- Opening Delimiter -
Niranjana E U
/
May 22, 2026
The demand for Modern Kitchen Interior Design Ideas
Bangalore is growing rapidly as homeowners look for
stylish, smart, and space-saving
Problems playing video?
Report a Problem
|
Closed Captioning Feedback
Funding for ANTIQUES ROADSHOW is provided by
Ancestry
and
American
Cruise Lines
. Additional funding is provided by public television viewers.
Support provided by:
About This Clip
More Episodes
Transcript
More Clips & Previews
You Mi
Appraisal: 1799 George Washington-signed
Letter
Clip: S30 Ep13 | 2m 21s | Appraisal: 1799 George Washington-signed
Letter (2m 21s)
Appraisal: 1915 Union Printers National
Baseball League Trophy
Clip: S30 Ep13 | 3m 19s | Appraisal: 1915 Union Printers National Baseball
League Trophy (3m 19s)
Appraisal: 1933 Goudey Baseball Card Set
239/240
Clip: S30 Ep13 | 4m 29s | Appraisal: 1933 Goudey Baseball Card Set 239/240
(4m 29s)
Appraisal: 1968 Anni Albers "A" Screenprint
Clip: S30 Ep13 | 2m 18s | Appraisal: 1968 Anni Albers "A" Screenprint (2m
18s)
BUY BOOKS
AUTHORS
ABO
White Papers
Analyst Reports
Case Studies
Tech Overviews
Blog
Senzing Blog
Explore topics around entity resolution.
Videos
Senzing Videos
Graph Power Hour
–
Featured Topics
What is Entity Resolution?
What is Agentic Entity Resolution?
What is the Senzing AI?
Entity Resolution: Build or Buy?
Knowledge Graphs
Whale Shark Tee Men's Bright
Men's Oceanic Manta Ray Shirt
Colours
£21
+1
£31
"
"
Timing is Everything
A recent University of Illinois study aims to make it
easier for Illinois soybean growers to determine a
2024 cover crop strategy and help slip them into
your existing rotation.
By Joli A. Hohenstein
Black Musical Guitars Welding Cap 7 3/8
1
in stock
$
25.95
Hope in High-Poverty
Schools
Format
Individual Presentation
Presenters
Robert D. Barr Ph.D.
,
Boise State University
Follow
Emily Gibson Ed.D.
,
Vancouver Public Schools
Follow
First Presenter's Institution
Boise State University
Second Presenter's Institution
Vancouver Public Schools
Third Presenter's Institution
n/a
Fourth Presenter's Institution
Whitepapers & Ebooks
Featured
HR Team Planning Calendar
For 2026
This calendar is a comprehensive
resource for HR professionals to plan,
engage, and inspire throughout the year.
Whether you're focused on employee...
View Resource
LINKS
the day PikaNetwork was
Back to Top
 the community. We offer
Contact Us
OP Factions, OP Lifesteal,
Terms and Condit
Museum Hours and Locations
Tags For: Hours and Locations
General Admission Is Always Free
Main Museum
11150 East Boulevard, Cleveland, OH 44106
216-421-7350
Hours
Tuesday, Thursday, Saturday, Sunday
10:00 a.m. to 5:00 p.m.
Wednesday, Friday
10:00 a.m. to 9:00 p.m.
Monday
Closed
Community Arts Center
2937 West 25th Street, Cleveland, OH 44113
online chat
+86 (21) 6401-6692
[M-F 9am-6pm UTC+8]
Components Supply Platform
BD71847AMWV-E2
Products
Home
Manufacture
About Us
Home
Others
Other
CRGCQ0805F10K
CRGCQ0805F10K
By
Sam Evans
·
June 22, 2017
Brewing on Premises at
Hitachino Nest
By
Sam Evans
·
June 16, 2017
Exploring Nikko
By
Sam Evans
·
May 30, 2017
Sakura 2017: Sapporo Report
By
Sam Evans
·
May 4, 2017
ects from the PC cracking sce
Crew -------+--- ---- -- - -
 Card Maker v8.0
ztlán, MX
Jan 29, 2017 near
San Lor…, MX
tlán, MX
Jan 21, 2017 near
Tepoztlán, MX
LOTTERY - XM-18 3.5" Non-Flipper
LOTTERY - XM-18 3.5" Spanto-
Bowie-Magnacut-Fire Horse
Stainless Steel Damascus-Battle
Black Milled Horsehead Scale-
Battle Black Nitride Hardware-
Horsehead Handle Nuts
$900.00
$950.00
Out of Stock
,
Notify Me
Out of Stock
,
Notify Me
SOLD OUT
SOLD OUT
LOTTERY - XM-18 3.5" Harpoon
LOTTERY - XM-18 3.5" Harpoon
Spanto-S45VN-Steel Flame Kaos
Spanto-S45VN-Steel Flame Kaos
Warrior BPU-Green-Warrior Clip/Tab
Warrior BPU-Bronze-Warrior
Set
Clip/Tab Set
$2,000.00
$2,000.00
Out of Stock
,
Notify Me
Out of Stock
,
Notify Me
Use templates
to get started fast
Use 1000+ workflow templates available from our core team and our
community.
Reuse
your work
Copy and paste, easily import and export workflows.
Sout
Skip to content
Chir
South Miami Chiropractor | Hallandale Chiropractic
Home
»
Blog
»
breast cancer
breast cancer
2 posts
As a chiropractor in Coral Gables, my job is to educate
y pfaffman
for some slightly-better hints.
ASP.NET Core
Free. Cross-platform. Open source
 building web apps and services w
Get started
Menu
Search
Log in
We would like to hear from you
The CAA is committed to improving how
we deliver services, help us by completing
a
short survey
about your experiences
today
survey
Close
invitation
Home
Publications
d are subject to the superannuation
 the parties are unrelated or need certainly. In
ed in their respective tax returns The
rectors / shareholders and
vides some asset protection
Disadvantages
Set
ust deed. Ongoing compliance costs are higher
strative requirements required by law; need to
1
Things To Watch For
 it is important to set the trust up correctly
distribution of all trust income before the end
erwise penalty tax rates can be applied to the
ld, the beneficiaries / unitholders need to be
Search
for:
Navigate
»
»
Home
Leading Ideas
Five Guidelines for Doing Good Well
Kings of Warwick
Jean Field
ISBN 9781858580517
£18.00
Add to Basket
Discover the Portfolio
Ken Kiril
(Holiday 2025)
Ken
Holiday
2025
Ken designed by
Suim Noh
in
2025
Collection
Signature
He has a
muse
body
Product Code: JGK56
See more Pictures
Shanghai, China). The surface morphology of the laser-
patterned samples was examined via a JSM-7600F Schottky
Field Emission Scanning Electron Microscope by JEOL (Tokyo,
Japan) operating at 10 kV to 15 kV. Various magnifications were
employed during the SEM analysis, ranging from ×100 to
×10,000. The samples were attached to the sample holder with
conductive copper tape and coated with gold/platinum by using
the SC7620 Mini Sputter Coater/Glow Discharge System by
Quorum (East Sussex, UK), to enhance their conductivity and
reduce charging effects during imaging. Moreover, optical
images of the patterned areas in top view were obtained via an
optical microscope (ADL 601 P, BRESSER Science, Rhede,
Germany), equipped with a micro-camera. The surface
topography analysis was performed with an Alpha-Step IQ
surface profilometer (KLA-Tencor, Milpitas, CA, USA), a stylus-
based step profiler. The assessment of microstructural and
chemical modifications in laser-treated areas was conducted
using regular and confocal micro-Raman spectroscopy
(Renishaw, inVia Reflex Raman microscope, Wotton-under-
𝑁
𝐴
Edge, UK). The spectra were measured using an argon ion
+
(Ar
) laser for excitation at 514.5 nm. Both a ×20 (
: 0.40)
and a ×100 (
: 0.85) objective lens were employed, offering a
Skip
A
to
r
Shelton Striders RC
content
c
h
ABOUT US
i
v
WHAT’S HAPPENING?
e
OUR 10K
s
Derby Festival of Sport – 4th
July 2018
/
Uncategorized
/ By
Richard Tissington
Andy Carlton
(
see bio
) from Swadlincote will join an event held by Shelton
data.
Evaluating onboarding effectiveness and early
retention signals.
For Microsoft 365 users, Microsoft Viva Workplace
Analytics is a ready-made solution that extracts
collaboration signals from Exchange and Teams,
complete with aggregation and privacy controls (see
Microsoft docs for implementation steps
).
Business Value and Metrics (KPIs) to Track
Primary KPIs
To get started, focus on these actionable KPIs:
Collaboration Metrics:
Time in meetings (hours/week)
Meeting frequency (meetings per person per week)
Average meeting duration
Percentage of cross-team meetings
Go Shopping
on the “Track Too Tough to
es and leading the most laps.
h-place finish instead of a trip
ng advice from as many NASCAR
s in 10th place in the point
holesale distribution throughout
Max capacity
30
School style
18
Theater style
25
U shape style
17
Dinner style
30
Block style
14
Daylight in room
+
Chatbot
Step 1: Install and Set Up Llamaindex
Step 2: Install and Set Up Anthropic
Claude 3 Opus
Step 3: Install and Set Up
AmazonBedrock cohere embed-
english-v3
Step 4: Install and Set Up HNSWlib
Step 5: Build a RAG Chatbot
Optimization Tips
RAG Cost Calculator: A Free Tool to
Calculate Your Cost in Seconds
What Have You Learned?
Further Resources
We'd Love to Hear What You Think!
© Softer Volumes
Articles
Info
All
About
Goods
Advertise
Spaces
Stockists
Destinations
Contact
- Closing Delimiter -
YOUR ASSIGNMENT: Nothing outside this range should appear: the lines from the start of the listing through the line with "League Trophy (3m 19s)", each reproduced exactly, both ends included.

EXERCISE OUTPUT:
Niranjana E U
/
May 22, 2026
The demand for Modern Kitchen Interior Design Ideas
Bangalore is growing rapidly as homeowners look for
stylish, smart, and space-saving
Problems playing video?
Report a Problem
|
Closed Captioning Feedback
Funding for ANTIQUES ROADSHOW is provided by
Ancestry
and
American
Cruise Lines
. Additional funding is provided by public television viewers.
Support provided by:
About This Clip
More Episodes
Transcript
More Clips & Previews
You Mi
Appraisal: 1799 George Washington-signed
Letter
Clip: S30 Ep13 | 2m 21s | Appraisal: 1799 George Washington-signed
Letter (2m 21s)
Appraisal: 1915 Union Printers National
Baseball League Trophy
Clip: S30 Ep13 | 3m 19s | Appraisal: 1915 Union Printers National Baseball
League Trophy (3m 19s)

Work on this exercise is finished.